The Camden based firm may be the largest private hire company in Europe but it is currently locking horns with a disruptive tech sector that appears to have unlimited cash.
As the 41 year old said, “We are in an industry that has seen more change in the last 12 months than it probably did in the last 20 years. And we’ve been there every step of the way.
“We’ve led this market for a long, long time so there have not been that many surprises.
The technology and what-not, we’ve had many of these things in place for the last five years anyway.
It’s just that somebody’s obviously come along with a whole new approach and that has certainly made quite an impact.”
That ‘somebody’ is Uber, who went from operating in 60 cities at the start of 2014 to over 250 just 12 months later.
The growth of the California based tech company has been more than matched however with bad news and negative publicity.
The American company has been accused of not checking the safety background of drivers thoroughly after several passengers were attacked and a woman in New Delhi, India has alleged that she was raped by an Uber driver.
The drip drip of bad news has not damaged the company’s value though, which rose from $17 billion in June 2014 to $40 billion just six months later.
“It is quite phenomenal that if you said, ‘What was the fastest growing company in the history of all companies’, it’s a minicab company.”
“You would never think that it was a minicab firm.
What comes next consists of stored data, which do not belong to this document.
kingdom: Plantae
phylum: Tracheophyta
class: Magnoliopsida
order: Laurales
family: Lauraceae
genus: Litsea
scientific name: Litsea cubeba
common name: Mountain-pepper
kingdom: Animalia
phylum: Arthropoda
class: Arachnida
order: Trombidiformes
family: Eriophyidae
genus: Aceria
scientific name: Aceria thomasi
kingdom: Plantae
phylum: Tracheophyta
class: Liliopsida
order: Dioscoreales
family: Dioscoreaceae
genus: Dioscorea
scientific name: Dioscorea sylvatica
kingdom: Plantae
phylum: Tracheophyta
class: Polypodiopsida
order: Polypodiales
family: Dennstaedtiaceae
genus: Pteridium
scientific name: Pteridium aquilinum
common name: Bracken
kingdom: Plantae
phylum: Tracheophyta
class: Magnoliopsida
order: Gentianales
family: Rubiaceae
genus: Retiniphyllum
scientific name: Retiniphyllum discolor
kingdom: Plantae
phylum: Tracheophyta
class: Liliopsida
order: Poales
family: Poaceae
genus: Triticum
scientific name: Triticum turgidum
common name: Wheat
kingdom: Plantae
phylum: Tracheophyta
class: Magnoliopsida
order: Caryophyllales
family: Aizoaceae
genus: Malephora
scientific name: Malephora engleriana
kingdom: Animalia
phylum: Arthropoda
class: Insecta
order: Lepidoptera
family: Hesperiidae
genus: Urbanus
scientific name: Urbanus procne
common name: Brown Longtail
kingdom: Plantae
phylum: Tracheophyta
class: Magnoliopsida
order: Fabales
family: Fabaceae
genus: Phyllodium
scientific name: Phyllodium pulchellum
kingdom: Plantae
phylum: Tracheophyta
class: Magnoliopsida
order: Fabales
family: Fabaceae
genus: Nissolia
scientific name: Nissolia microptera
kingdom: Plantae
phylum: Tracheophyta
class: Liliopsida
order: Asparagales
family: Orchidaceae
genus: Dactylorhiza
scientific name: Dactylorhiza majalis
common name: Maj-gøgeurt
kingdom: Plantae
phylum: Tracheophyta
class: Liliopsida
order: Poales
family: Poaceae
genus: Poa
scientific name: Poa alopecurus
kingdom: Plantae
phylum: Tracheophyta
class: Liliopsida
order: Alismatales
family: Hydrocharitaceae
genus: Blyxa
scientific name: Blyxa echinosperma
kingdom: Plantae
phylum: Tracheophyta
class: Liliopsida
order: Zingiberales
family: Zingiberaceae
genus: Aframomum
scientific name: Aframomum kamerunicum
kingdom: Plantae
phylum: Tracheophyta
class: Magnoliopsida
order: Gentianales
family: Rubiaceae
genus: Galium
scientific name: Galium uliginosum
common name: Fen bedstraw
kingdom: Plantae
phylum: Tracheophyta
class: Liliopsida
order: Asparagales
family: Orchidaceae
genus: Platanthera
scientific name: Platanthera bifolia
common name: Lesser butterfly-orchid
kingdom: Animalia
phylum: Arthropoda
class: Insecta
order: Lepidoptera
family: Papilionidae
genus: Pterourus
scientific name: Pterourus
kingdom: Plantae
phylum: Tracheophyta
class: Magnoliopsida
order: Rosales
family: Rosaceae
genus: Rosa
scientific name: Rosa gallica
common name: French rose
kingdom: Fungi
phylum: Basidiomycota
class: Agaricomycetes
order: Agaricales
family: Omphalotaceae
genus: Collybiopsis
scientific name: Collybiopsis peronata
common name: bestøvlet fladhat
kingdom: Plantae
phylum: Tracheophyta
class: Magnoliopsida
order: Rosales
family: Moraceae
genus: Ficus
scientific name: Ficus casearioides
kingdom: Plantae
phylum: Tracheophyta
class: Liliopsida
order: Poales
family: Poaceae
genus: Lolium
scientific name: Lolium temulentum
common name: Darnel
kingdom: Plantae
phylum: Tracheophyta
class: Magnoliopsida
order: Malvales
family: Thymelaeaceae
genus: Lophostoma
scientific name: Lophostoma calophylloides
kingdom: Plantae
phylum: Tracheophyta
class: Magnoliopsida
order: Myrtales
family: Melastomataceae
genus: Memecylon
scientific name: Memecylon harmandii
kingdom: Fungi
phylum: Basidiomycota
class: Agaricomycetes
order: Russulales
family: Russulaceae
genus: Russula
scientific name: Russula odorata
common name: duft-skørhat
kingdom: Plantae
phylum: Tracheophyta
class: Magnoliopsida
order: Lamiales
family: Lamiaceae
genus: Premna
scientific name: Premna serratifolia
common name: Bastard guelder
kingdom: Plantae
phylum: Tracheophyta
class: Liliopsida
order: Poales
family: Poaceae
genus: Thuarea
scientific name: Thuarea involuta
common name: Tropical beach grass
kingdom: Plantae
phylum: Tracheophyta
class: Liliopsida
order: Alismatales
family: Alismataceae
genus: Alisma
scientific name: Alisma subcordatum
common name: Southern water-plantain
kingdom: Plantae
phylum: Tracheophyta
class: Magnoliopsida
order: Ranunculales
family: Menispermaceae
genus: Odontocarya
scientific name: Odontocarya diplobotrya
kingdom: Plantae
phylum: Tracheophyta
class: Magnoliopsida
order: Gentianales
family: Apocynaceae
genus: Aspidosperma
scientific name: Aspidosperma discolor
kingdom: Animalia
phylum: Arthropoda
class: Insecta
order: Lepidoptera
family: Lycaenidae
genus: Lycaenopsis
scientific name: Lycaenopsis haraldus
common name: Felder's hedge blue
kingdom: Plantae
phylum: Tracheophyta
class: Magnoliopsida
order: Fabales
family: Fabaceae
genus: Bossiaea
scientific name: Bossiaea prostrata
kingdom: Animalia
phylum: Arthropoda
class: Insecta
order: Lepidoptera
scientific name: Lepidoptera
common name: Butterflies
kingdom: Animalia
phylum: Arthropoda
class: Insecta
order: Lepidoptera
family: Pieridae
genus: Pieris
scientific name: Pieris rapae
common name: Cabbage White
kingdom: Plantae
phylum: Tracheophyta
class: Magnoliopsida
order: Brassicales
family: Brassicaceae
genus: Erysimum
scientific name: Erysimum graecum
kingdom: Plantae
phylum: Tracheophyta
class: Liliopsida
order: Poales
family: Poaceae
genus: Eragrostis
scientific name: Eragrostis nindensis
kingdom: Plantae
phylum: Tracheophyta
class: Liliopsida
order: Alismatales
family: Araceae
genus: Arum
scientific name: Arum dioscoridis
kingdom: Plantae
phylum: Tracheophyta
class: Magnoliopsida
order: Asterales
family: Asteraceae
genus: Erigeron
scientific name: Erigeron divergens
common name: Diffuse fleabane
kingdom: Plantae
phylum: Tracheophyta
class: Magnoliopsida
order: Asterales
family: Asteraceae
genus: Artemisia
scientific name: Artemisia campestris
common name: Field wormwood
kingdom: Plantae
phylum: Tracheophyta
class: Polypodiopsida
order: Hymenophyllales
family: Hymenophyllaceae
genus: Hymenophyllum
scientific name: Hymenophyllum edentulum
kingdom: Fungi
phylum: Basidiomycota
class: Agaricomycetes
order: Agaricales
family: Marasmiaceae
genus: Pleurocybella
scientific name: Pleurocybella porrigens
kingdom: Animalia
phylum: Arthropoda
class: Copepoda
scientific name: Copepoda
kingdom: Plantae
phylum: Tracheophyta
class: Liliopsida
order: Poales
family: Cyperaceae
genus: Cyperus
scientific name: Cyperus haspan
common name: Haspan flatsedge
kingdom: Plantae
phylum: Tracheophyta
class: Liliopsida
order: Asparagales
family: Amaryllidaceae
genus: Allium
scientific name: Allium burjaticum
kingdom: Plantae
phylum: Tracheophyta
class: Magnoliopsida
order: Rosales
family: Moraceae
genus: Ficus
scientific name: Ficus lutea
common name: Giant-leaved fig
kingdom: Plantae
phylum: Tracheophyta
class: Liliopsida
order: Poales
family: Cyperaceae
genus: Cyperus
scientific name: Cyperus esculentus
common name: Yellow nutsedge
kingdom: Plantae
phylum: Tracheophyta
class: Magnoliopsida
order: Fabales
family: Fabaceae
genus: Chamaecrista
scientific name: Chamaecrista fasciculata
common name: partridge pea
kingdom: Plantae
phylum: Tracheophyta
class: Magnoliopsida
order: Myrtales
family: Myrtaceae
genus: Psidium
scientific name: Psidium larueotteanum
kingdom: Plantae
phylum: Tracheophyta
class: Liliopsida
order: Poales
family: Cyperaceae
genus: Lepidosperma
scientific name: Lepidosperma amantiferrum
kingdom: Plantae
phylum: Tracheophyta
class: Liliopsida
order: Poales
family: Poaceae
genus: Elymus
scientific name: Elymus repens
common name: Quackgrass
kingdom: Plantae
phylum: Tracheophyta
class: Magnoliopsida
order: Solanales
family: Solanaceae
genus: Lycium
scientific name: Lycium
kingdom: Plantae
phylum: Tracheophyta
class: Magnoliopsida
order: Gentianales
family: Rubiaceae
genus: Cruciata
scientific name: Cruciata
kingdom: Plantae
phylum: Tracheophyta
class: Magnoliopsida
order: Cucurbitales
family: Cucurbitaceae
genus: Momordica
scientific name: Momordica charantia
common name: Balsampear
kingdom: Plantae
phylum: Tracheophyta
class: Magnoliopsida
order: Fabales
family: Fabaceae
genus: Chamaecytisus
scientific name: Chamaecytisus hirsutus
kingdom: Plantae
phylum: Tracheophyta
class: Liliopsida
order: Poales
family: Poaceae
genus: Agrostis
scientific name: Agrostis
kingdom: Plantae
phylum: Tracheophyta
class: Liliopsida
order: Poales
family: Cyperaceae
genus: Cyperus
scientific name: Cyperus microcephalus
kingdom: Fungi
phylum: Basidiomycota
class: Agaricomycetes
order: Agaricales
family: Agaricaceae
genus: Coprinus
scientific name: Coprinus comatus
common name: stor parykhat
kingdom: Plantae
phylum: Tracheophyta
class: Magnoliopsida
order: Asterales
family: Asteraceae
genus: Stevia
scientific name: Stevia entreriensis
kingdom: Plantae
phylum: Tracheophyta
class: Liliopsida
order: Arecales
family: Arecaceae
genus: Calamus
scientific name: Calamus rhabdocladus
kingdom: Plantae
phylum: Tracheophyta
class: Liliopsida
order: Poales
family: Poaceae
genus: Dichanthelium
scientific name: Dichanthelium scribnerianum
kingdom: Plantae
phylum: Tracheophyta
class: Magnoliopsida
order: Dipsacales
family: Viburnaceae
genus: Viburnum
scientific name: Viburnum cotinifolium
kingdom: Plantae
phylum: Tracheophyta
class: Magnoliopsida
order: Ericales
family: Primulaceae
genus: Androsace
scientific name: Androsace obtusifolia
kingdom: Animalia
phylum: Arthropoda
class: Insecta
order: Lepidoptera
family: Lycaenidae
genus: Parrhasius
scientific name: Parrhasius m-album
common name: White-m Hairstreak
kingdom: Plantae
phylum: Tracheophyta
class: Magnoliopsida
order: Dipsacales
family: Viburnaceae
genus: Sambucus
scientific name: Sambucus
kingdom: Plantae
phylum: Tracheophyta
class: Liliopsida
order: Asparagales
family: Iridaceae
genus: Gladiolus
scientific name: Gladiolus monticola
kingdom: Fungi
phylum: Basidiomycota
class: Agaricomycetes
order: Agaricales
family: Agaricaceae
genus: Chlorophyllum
Which, however you dress them up, they are still a minicab company.
“They are no different to us. They’ve got an app, we’ve got an app. They’ve got a PCO licence, we’ve got a PCO licence. They recruit drivers, we recruit drivers and we all go and get the same customers.”
“The value of Uber will fall when the novelty factor wears off.”
“We’ll come back to reality then. It does get the brain waves working though. What should we do and how can we do it? They’ve clearly nicked a fair chunk of our ideas, so we’ll happily go and reciprocate.”
Liam also finds it amusing, that because of Uber, Addison Lee and London’s black cabs are now on the same side. “We would never have thought that would happen. I sympathise with their protests against Transport for London.
“TfL should not have given a licence to Uber.”
“And I am still a believer in the need for drivers to be heavily trained. London is a complicated place and being a minicab driver is not as simple as everybody thinks.
“We’ve had lots of Uber drivers come to Addison Lee, about 48 this month alone. And of that 48 we’ve taken on eight or nine.
“That is because there is a big difference in quality. And we believe that people are prepared to pay for that quality.”